= Robin Taylor-Firth =

English musician

Robin Taylor-Firth is an English musician notable for performance, songwriting and production on various projects including Nightmares on Wax, Olive, Backyard Dog, and BudNubac.

His recording career began in the early 1990s with a series of twelve-inch singles pressed by Dislocated Hip Records, under the artistic name 'On'. Picked up in 1993 by Warp Records' sub-label, Nucleus, Taylor-Firth began a relationship with Sheffield-based Warp Records which continues via his membership of Nightmares on Wax to the present day. Though less present in Nightmares on Wax of late, he was a major part of the earlier works, such as Smoker's Delight, Car Boot Soul and Mind Elevation, co producing and co-writing many of the themes. His individual keyboard style is also heavily represented.
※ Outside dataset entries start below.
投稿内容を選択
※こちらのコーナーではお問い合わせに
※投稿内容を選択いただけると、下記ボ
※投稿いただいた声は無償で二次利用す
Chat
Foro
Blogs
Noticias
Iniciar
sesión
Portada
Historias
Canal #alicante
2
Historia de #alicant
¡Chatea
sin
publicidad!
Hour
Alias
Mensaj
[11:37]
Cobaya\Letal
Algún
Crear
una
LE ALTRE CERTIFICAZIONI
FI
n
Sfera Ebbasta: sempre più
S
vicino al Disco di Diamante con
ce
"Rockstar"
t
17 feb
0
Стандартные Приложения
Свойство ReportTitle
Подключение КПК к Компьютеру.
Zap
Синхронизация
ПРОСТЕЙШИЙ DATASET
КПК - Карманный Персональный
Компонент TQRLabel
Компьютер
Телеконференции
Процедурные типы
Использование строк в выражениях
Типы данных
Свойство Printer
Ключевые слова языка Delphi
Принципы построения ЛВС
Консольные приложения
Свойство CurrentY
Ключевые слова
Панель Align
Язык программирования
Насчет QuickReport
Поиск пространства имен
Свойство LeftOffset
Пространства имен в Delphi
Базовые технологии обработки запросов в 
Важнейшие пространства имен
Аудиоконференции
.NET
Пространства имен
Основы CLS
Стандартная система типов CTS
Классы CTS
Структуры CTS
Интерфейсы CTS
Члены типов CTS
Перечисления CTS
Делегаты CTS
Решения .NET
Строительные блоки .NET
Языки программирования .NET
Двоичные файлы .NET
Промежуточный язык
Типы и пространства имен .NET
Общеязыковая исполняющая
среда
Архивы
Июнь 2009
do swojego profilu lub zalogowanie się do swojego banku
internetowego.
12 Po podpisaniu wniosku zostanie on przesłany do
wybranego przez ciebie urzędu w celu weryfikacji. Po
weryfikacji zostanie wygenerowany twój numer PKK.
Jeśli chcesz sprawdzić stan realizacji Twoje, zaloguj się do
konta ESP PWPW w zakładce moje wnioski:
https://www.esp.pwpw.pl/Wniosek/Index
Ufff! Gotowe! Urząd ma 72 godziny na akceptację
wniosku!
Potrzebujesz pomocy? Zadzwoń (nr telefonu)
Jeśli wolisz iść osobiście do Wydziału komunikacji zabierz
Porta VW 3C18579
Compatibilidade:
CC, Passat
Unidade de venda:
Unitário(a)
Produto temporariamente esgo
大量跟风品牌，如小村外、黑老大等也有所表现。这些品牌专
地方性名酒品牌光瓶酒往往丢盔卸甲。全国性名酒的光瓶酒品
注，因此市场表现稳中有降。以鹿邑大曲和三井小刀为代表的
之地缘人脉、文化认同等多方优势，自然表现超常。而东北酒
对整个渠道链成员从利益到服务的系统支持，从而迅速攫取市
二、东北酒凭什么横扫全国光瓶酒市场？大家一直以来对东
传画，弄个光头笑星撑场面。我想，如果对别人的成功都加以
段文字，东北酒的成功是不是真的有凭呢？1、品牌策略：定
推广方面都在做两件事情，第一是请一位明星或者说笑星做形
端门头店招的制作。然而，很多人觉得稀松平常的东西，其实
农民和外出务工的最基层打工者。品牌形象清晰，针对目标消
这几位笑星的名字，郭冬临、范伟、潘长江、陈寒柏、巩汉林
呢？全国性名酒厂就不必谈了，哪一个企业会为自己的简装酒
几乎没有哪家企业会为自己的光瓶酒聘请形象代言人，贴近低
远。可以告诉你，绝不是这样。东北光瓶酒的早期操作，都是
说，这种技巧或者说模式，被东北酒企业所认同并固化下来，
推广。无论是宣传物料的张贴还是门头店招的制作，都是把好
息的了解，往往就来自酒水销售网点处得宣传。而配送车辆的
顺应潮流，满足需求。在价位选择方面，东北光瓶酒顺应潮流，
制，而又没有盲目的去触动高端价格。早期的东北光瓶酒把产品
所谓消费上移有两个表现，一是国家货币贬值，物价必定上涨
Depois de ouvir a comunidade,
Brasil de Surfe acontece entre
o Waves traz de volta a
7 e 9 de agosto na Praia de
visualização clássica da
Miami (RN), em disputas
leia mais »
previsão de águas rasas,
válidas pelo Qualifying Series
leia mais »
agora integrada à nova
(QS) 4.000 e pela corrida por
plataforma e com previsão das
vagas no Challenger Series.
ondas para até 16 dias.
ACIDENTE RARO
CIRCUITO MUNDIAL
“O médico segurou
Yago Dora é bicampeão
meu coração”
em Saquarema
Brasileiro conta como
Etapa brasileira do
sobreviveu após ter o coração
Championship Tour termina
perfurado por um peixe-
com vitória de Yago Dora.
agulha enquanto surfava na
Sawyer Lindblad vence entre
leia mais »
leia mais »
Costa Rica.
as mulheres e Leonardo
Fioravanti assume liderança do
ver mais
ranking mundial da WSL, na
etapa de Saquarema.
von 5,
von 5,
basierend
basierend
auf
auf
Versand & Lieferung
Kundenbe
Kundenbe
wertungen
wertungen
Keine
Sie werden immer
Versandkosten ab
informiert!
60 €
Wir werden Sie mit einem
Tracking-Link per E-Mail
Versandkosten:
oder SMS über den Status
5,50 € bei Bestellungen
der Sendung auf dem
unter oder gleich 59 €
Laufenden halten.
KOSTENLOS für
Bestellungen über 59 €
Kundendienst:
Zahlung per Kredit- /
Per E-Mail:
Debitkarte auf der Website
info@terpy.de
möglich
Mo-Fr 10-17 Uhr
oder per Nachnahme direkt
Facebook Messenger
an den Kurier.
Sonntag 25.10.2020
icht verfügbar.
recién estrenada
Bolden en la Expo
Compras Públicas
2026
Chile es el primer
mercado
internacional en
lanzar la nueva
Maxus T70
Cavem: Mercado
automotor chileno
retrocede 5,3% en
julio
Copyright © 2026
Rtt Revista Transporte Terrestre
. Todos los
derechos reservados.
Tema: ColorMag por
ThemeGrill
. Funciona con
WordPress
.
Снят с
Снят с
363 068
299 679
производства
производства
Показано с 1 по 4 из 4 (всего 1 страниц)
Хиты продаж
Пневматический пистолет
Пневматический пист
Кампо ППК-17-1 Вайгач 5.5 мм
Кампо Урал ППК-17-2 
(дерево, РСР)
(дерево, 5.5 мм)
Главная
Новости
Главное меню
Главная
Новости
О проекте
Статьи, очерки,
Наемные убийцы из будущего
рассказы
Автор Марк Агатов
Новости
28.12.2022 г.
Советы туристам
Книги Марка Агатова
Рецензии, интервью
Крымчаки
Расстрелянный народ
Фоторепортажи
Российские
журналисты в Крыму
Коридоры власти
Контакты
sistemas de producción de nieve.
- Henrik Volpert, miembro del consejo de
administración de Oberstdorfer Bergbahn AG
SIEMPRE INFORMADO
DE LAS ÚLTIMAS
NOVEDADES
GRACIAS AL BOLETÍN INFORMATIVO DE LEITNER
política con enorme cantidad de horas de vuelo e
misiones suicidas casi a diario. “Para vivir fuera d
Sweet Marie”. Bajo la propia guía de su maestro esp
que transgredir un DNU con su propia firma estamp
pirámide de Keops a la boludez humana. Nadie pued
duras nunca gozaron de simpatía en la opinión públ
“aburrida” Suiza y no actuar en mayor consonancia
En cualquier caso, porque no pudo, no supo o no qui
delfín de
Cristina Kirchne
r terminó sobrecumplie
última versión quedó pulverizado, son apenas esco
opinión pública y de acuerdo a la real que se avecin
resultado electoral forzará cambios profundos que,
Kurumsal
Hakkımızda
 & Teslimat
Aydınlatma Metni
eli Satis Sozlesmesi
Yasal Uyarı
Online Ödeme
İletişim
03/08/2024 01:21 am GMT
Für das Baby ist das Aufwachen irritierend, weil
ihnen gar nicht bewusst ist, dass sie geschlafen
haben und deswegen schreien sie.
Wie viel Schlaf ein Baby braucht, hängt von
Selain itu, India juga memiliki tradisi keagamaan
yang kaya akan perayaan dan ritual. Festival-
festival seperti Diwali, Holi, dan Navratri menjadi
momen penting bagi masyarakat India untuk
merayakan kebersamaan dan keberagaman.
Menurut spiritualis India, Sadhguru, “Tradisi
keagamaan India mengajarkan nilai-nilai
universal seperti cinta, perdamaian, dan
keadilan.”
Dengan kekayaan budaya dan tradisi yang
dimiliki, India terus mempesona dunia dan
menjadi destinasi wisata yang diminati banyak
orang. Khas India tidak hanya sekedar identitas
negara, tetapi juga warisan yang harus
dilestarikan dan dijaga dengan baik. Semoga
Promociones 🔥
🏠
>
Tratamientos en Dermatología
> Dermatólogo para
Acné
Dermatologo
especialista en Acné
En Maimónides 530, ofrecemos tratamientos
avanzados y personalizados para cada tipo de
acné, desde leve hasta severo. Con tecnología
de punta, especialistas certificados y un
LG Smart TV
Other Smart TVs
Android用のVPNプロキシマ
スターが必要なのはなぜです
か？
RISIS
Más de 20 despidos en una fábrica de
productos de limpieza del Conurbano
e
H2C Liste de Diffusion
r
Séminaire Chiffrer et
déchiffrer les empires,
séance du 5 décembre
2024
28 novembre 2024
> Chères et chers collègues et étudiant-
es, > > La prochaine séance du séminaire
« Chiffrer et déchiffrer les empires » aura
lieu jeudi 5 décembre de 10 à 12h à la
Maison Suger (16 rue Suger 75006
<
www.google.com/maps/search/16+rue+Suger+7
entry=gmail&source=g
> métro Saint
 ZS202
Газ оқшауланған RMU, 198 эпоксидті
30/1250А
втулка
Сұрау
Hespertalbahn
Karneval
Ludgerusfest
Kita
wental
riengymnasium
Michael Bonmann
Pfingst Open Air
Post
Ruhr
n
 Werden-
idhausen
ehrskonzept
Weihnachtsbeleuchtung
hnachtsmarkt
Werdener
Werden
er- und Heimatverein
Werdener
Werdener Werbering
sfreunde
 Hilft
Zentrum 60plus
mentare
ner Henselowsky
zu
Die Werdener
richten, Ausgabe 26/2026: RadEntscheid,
"You're Not Alone", which he co-wrote with Tim Kellett and recorded with the band Olive reached number one in the UK Singles Chart in 1997. Backyard Dog were also notable for the commercial success of the song "Baddest Ruffest", which featured on the soundtrack of Ali G Indahouse, and also in Coca-Cola's 2002 World Cup UK advertising campaign. Taylor-Firth currently resides in Madrid, Spain and is listed as a director of the music recording and publishing company BlancoMusic.

He won the Ivor Novello Award for Best Dance Music in 1997 for "You're Not Alone".

In 2014, he signed a major new publishing deal with Sony ATV.